▸ **Exercise brief**: Pull out each line of the data that contains the string "operationType". Case matters.

(Extracted data entries)
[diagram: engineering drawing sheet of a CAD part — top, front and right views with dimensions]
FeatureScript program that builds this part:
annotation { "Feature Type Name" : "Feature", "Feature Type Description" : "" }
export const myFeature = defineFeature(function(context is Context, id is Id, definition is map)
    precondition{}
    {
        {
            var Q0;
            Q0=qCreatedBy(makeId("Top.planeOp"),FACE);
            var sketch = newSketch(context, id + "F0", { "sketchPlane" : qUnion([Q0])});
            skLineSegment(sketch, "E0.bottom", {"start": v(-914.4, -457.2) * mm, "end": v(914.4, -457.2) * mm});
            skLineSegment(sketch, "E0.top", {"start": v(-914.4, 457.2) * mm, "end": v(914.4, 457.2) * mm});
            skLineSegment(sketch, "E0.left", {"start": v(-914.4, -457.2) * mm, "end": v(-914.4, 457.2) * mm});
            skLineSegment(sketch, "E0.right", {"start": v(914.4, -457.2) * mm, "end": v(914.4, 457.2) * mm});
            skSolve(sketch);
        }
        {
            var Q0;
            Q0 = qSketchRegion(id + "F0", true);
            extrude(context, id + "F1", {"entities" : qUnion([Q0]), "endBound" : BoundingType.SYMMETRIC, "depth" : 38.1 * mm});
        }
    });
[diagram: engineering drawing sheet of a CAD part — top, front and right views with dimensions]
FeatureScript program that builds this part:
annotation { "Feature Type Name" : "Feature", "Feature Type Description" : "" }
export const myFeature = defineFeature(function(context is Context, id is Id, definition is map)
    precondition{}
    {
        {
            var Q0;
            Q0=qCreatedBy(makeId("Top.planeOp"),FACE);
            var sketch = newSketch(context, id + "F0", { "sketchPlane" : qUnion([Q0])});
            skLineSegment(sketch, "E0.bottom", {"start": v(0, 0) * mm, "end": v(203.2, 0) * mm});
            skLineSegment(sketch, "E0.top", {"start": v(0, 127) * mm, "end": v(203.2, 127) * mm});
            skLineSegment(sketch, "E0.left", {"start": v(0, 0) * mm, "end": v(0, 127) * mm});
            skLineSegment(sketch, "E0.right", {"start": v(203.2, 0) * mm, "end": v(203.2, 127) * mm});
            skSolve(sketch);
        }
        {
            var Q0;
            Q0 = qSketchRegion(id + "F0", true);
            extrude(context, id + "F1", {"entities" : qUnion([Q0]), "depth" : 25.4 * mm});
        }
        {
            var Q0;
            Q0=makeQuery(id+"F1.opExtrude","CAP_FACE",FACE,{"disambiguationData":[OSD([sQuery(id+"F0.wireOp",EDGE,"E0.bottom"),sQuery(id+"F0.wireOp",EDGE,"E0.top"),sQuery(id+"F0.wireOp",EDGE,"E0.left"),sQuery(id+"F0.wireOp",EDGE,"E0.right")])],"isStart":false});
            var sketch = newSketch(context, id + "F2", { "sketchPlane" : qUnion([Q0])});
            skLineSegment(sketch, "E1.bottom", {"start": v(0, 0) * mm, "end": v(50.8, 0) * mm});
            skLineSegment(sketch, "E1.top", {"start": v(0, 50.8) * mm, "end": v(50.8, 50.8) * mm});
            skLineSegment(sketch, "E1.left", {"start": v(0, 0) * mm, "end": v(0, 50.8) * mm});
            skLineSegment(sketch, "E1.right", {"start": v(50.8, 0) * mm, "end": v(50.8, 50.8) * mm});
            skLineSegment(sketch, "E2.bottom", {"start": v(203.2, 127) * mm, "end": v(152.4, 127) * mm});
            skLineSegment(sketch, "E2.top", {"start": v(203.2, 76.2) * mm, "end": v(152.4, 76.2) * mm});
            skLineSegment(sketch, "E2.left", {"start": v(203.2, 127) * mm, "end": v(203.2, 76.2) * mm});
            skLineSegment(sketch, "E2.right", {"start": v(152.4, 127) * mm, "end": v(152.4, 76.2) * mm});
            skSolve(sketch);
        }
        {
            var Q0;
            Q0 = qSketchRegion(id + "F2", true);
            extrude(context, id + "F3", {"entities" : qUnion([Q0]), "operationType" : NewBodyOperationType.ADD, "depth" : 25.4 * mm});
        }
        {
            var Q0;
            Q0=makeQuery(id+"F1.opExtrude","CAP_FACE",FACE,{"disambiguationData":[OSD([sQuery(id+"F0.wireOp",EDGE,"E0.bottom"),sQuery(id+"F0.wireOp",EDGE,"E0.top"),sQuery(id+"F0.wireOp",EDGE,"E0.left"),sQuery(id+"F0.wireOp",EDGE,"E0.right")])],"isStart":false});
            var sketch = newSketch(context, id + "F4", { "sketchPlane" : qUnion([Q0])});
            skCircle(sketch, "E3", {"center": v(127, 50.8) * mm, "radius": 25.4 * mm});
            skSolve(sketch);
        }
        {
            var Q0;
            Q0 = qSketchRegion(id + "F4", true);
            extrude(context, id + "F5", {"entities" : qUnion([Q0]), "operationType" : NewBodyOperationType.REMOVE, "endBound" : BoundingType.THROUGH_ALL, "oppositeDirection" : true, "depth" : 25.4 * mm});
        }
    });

▸ **Exercise result**:
            extrude(context, id + "F3", {"entities" : qUnion([Q0]), "operationType" : NewBodyOperationType.ADD, "depth" : 25.4 * mm});
            extrude(context, id + "F5", {"entities" : qUnion([Q0]), "operationType" : NewBodyOperationType.REMOVE, "endBound" : BoundingType.THROUGH_ALL, "oppositeDirection" : true, "depth" : 25.4 * mm});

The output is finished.